C’est lorsqu’ils relâchèrent leur étreinte qu’ils entendirent le son du cor. L’alerte !
Les « Chiens » réagirent aussitôt, protégeant la royauté et évacuant « Erer » et « Gwennel ». Les « Loups » quant à eux, se précipitèrent vers la ville.
Ils dévalèrent les longues et larges rues pavées, bordées de bâtiments aux pierres beiges chauffées par le soleil, couvertes de lierre et aux toits de tuiles rouges.
Neventi avait été pensée et construite comme un labyrinthe, de telle sorte que quiconque y avait pénétré sans une autorisation préalable, n’en ressortait jamais.

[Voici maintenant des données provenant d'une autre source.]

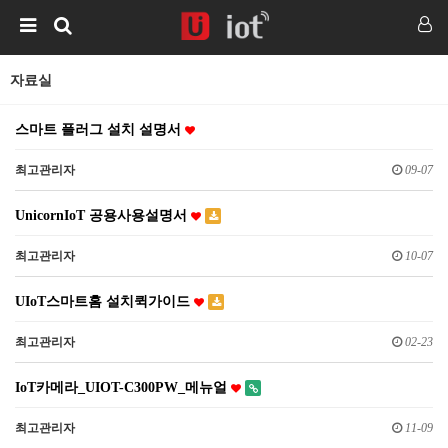
자료실
스마트 플러그 설치 설명서
최고관리자
09-07
UnicornIoT 공용사용설명서
최고관리자
10-07
UIoT스마트홈 설치퀵가이드
최고관리자
02-23
IoT카메라_UIOT-C300PW_메뉴얼
최고관리자
11-09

Ils arrivèrent enfin à la grande porte et ses hautes murailles.
- Qu’avez-vous vu ? Demanda Loár au capitaine des gardes.
- C’était furtif Madame. A l’Ouest, une masse sombre au niveau de la mer qui ensuite est remontée dans les nuages.
Loár regarda aussi loin que sa vue lui permettait mais ne vit que de lourds nuages chargés de pluie qui se dirigeait vers la cité Elfe.
- Hum… hésita le capitaine, félicitation pour votre mariage.
- Merci. Je ne vois rien.
- Peut-être une fausse alerte Madame.
Le cor résonna de nouveau, mais cette fois du mur Est. Ils s’y rendirent.
Héol les avait devancés. Elle comprit au regard de son mari, la gravité de la situation : la masse sombre n’était autre qu’un gigantesque dragon aux écailles bleu nuit et qui volait vers eux à une vitesse prodigieuse. Il avait traversé la brume qui protégeait l’île et la cité sans aucune incidence.
Plus il approchait, plus ils entendaient le terrible claquement de langue que l’immonde bête produisait et qui résonnait sur l’eau agitée. D’un coup de queue, il fendit la muraille créant une crevasse béante dont s’échappait de lourds rochers.
Le combat fut d’une violence inouïe : les archers tirèrent leurs flèches dont les pointes rebondissaient sur les écailles du monstre ailé. Les Kiez essayaient de grimper sur le dragon afin de planter leurs épées dans son corps écailleux, dur comme la pierre. Ils tombèrent des centaines de mètres plus bas, leurs cadavres s’écrasant dans les rues pavées dévastées et ensanglantées. Quand il ne resta que sang et ruine, le dragon s’envola sous les yeux des survivants.
Beaucoup d’Elfes périrent en ce jour sous le feu et les griffes du Claque-Langue.
***
Les derniers pétales retombèrent dans la mare. La dragonne d’eau et sa famille n’étaient plus qu’un point à l’horizon.
Les époux se tenaient toujours la main. Leurs yeux rougis laissèrent couler des larmes aussi pures que le diamant.